◆ Job item:
Below are some records; find each line that carries the word "Created" and copy it.

◆ Data section:
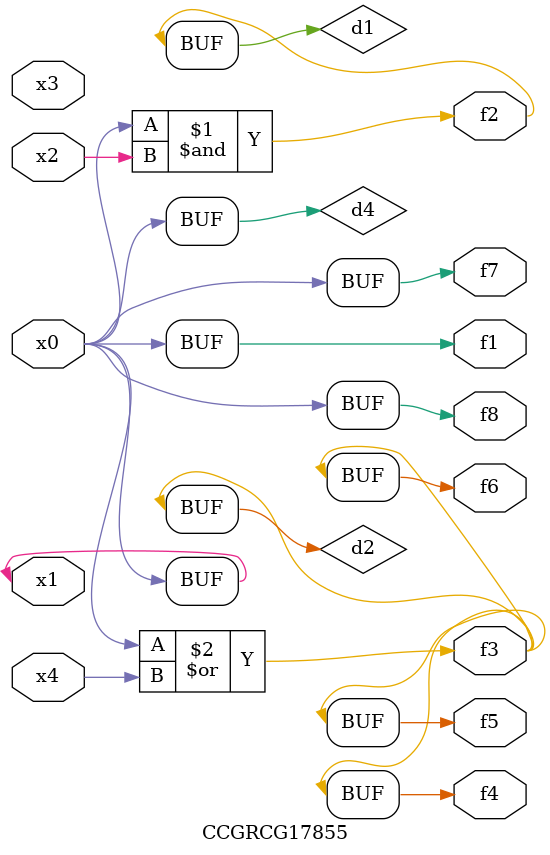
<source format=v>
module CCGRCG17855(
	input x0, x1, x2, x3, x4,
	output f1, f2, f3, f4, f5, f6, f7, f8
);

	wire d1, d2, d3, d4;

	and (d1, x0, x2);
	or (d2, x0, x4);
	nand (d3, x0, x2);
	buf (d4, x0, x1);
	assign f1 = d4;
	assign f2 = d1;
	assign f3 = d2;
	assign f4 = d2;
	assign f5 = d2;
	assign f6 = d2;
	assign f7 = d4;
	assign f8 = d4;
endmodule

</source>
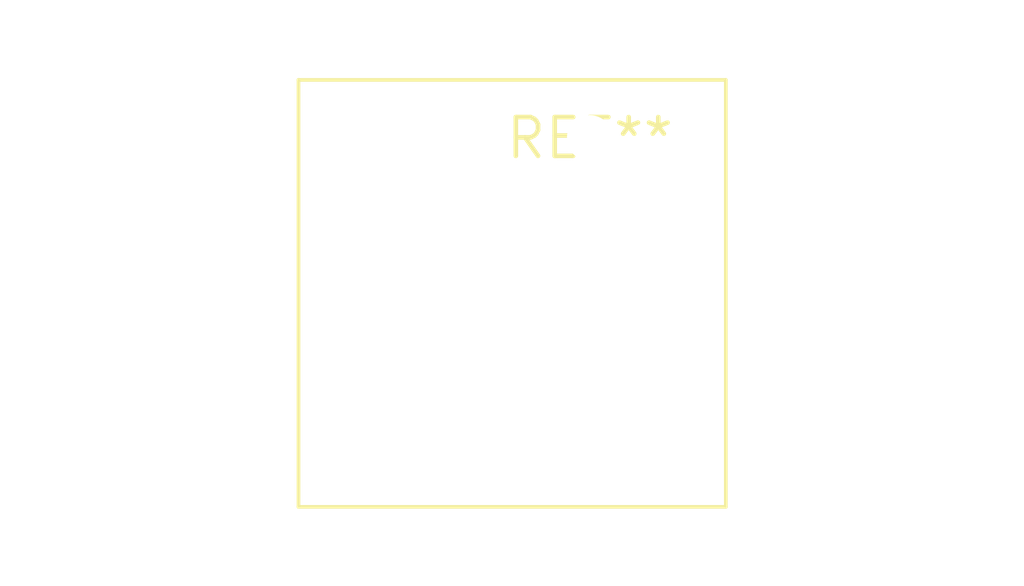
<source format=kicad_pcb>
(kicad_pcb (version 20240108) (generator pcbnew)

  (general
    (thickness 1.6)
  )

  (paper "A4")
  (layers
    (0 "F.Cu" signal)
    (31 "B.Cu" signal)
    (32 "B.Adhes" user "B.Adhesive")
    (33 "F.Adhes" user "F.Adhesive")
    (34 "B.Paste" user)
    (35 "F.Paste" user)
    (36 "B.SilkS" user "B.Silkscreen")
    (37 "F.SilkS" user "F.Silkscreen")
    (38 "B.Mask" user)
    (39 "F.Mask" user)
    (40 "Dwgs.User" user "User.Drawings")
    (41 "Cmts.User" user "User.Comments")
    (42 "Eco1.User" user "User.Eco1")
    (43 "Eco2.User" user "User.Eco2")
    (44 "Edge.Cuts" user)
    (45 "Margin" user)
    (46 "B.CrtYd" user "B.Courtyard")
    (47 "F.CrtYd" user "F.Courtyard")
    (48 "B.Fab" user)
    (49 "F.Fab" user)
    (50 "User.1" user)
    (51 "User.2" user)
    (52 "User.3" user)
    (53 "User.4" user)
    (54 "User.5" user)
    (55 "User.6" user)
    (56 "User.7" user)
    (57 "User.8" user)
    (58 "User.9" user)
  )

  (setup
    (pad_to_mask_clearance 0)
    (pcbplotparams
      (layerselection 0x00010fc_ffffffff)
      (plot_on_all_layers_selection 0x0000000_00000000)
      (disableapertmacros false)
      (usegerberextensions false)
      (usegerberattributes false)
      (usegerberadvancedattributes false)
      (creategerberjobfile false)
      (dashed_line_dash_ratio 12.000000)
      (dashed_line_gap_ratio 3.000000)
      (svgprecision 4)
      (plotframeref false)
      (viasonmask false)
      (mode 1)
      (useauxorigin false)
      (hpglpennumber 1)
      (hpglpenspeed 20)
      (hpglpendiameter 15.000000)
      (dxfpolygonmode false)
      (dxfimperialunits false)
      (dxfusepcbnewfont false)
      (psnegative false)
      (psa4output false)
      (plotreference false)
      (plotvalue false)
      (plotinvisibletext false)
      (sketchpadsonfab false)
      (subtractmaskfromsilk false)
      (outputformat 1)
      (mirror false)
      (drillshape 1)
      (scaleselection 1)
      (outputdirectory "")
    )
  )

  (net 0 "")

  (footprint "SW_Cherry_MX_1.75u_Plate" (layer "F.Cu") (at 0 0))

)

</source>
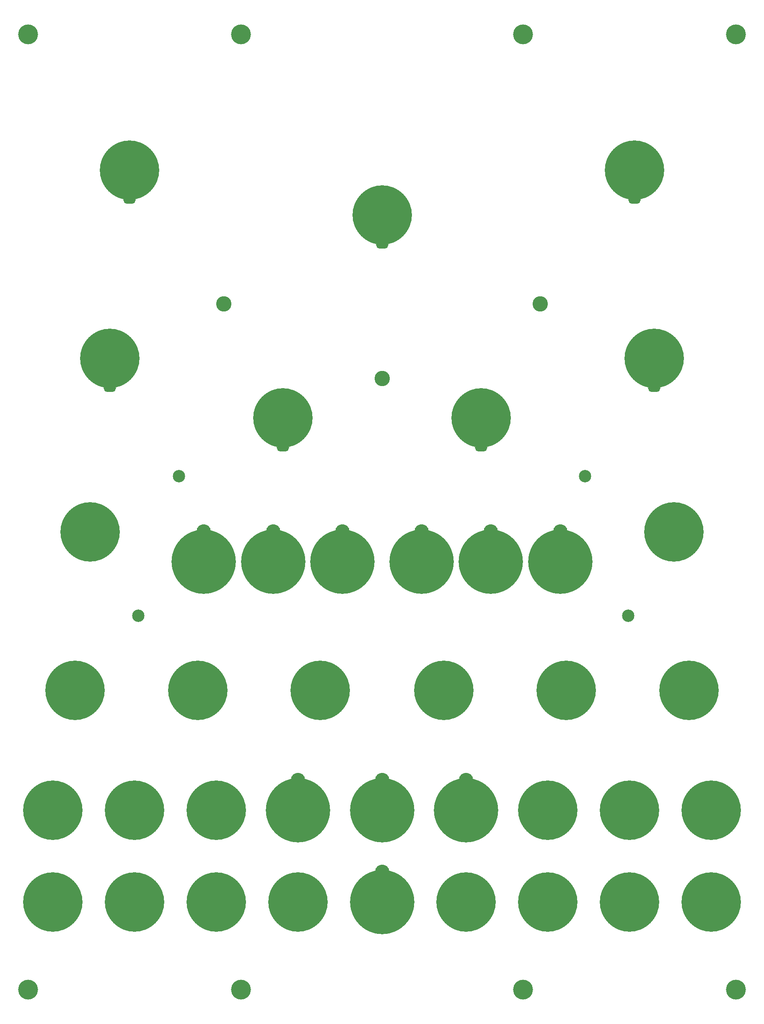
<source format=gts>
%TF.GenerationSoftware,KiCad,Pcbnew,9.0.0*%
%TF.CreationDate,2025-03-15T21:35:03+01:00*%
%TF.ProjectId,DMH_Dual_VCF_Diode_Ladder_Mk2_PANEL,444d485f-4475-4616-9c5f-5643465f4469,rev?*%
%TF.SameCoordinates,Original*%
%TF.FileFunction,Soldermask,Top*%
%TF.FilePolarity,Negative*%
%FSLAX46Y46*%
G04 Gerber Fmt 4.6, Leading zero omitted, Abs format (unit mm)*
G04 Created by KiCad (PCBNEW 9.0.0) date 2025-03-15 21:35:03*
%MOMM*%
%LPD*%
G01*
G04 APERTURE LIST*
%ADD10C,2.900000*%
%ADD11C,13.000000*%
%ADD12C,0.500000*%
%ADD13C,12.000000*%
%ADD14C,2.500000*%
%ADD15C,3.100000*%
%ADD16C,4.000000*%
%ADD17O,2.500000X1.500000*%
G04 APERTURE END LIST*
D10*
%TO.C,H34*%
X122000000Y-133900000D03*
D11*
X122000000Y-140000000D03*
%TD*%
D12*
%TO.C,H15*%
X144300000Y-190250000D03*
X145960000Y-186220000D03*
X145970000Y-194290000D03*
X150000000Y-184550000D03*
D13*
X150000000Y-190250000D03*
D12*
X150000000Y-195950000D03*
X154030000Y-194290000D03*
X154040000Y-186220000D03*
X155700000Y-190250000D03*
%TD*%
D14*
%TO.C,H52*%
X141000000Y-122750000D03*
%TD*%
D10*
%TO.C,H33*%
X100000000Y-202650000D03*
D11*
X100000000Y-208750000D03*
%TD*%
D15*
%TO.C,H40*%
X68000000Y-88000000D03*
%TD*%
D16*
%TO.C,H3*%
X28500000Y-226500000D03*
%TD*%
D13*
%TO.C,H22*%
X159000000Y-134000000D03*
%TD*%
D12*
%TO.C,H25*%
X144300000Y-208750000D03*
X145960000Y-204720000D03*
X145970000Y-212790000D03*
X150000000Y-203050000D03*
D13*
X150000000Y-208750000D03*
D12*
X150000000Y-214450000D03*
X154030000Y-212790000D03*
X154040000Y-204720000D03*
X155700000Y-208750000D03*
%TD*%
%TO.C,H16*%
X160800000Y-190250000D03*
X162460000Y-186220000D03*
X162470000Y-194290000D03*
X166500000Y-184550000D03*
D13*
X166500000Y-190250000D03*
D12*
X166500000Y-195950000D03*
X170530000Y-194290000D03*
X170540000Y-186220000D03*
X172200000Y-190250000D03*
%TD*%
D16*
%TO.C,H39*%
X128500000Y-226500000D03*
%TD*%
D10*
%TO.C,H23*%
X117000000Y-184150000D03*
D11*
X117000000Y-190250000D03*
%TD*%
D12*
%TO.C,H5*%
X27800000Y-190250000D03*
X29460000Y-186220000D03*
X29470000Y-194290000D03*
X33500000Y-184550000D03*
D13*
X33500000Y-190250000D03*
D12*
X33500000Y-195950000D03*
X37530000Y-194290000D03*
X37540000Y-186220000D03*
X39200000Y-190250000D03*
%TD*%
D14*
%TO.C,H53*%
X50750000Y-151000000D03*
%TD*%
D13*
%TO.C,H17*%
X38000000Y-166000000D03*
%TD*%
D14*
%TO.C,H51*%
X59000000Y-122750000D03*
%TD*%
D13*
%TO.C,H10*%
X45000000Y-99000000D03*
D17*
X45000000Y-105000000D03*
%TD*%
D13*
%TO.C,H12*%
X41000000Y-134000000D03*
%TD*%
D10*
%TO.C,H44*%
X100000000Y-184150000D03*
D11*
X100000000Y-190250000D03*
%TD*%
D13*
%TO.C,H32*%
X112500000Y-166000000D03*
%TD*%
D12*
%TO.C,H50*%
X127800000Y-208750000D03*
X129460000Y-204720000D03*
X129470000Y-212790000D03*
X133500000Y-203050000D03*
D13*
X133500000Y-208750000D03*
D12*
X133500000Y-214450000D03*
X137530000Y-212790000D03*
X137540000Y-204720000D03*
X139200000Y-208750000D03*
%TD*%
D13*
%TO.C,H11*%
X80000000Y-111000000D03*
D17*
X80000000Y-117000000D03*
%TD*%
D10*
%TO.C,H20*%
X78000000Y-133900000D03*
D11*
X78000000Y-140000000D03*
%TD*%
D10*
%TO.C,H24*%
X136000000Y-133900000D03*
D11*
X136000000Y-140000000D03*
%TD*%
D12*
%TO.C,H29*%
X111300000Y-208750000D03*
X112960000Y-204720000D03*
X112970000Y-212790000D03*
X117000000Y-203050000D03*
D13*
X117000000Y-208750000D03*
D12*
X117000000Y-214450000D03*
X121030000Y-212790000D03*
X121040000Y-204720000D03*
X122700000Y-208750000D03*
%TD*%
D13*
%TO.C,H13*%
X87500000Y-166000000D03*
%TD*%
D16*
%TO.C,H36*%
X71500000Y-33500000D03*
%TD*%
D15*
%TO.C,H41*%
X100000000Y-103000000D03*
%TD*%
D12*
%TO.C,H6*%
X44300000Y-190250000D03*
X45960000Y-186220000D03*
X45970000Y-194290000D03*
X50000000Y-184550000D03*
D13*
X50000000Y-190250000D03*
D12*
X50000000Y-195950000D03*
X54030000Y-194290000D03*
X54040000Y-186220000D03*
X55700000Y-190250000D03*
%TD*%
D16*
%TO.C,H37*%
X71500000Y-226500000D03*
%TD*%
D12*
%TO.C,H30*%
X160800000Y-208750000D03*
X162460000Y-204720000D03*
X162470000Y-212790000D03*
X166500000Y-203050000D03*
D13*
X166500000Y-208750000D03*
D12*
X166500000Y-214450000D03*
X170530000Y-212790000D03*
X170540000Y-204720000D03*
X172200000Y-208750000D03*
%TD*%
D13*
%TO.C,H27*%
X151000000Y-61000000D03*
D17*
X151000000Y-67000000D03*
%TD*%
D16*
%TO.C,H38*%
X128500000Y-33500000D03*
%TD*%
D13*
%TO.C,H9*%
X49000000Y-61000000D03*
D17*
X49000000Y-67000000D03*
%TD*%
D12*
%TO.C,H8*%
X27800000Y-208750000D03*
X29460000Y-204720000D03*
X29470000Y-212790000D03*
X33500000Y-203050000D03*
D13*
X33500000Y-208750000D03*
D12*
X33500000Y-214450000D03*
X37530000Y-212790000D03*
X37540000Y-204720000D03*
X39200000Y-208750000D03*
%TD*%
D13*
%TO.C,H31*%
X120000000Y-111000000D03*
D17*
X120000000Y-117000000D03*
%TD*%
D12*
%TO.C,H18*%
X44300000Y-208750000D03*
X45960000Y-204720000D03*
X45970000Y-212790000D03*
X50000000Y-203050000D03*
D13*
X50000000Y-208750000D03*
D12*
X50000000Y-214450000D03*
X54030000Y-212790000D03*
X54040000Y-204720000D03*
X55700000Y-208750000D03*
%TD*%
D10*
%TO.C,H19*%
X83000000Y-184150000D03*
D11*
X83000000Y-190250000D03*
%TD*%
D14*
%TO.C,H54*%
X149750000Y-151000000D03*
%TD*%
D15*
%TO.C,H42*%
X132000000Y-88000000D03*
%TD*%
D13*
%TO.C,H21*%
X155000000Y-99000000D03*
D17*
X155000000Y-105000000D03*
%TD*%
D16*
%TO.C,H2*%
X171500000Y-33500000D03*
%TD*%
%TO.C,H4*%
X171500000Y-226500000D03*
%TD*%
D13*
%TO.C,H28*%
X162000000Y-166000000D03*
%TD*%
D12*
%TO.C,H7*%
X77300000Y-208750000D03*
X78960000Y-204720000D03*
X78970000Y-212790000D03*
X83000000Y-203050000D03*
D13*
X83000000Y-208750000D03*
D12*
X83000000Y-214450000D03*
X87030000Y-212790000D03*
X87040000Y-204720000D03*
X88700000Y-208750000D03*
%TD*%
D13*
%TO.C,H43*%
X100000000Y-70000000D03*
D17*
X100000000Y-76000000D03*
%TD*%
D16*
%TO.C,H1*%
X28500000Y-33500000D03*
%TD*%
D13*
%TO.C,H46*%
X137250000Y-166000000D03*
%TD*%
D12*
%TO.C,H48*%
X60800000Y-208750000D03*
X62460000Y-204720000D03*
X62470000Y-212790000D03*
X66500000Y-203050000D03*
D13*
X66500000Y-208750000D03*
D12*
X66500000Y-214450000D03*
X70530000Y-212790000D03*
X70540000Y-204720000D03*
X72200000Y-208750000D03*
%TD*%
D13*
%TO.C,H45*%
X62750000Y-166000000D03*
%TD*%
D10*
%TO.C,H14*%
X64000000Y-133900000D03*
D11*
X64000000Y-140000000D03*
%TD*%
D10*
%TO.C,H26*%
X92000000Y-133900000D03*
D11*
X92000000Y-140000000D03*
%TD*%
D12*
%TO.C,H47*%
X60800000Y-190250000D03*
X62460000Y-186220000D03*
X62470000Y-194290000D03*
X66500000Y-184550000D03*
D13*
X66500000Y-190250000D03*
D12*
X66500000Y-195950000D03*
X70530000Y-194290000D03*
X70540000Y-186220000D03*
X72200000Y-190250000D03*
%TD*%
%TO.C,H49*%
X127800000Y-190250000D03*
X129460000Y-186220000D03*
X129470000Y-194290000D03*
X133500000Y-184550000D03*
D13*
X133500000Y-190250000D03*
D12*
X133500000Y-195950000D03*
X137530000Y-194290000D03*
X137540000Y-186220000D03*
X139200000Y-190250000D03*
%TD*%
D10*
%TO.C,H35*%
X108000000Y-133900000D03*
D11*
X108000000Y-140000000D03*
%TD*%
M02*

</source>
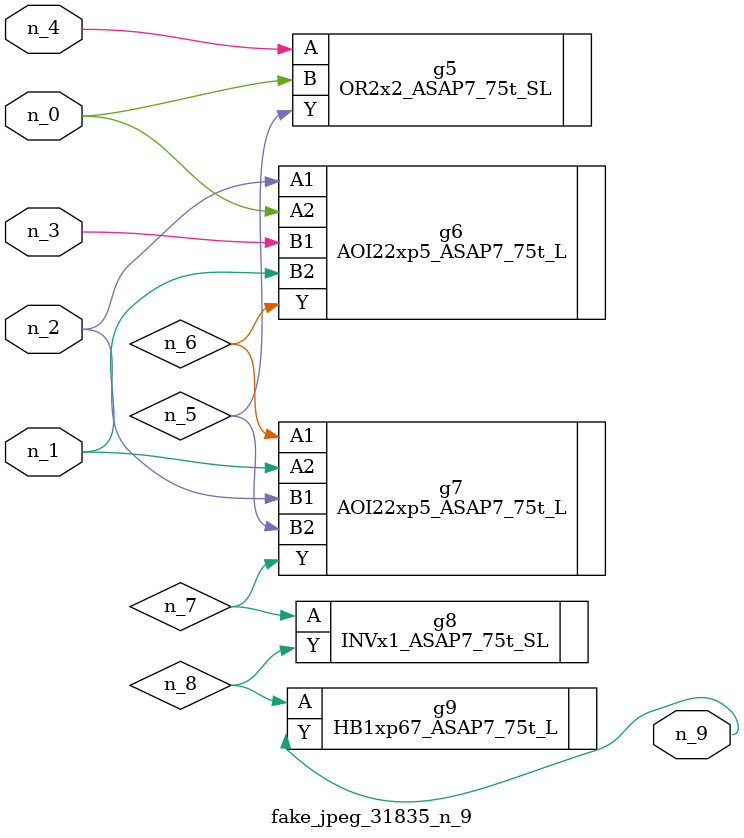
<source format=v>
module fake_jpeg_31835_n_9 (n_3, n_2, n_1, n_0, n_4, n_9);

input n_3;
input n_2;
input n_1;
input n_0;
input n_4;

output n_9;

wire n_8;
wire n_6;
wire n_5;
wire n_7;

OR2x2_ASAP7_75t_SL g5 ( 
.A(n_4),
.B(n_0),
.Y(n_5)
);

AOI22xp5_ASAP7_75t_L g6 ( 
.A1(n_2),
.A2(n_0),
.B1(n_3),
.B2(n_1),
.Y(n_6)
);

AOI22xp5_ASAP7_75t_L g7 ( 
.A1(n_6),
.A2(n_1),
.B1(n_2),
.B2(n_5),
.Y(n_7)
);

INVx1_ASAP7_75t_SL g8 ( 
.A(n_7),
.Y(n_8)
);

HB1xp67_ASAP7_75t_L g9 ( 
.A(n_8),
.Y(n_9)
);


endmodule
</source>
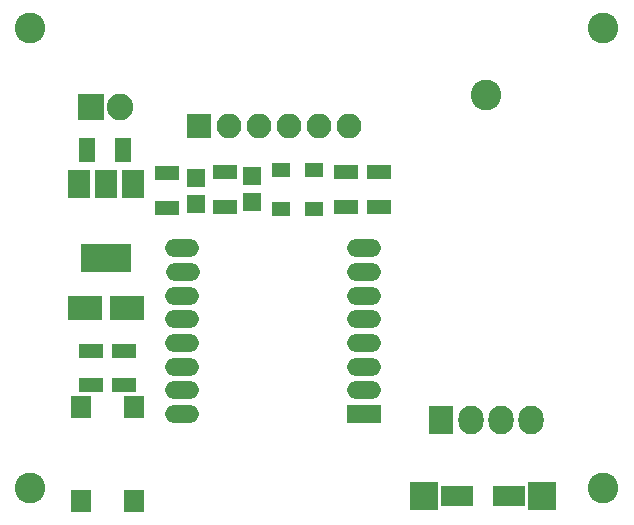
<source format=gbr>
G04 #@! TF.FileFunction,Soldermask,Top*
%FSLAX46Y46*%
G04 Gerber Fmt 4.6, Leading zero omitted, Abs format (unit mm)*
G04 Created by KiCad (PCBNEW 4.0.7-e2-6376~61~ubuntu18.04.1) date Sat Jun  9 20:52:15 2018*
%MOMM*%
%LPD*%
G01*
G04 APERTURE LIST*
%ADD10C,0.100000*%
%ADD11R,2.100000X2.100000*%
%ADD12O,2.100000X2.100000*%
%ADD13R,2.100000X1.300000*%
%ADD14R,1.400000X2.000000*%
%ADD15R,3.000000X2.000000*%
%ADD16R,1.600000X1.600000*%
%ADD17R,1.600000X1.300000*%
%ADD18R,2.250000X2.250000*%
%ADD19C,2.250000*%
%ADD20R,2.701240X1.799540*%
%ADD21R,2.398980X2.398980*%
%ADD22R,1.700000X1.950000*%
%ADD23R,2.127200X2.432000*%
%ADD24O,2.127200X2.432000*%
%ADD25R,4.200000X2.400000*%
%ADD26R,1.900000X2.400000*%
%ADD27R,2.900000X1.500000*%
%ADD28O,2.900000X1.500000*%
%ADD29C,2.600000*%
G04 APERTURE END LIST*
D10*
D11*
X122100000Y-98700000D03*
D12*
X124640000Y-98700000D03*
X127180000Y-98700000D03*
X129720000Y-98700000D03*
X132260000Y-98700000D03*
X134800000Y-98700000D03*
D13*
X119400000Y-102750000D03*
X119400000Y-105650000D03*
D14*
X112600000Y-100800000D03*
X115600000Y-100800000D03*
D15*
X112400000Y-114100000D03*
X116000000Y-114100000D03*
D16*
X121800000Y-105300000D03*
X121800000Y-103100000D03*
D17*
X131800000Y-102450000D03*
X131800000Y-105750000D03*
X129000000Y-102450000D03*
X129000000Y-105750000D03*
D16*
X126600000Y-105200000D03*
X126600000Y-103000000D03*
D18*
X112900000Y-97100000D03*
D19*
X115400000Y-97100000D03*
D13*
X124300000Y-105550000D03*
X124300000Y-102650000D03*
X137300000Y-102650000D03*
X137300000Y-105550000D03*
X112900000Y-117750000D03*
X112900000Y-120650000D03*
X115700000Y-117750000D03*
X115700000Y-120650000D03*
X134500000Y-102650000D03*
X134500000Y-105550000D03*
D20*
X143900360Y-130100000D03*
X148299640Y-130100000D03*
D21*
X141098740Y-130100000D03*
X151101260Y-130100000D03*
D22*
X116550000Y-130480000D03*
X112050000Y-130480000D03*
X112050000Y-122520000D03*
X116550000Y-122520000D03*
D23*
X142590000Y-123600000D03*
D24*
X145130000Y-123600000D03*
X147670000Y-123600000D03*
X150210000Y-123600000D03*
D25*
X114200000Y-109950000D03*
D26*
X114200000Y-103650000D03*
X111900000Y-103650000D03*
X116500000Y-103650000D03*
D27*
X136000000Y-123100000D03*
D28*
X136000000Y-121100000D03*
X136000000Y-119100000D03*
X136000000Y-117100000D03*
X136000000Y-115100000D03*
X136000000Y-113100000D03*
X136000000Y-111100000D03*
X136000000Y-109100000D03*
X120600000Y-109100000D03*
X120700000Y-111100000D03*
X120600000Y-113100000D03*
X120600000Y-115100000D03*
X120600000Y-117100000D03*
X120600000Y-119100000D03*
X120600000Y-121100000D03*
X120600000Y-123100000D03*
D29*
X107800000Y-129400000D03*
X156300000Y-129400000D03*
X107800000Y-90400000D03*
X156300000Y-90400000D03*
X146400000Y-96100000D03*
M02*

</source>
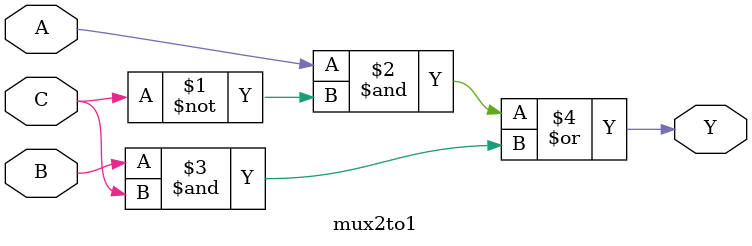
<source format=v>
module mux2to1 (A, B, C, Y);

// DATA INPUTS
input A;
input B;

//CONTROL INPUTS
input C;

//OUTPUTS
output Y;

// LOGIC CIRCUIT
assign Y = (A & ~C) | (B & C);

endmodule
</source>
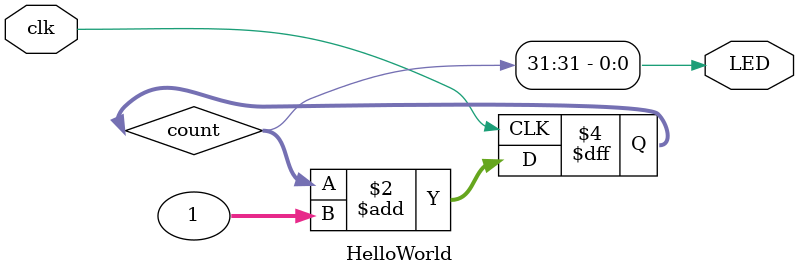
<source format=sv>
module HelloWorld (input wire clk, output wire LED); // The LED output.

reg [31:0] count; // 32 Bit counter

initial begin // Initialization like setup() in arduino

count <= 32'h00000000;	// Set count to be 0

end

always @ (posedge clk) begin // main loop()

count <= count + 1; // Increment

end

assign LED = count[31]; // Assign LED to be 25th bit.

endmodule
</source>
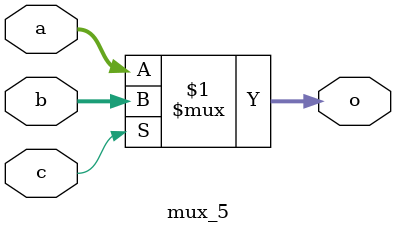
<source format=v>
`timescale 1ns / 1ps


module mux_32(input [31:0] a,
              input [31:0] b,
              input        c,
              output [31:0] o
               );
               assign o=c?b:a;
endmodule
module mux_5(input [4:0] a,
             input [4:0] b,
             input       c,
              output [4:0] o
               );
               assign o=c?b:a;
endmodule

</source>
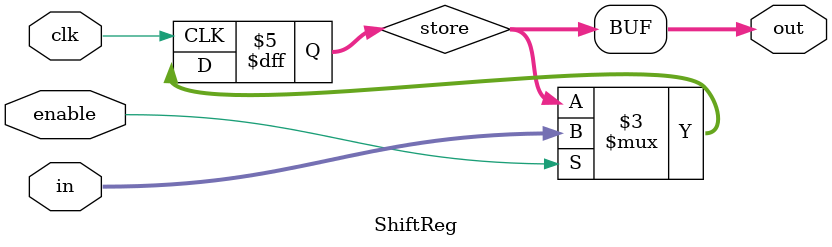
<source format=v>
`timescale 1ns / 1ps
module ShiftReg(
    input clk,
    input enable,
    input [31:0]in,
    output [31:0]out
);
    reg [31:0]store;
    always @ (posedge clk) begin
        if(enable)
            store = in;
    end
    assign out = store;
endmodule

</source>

◆ Exercise response:
G04 Created by KiCad (PCBNEW 9.0.0) date 2025-03-15 21:35:03*
G04 Created by KiCad (PCBNEW 4.0.7-e2-6376~61~ubuntu18.04.1) date Sat Jun  9 20:52:15 2018*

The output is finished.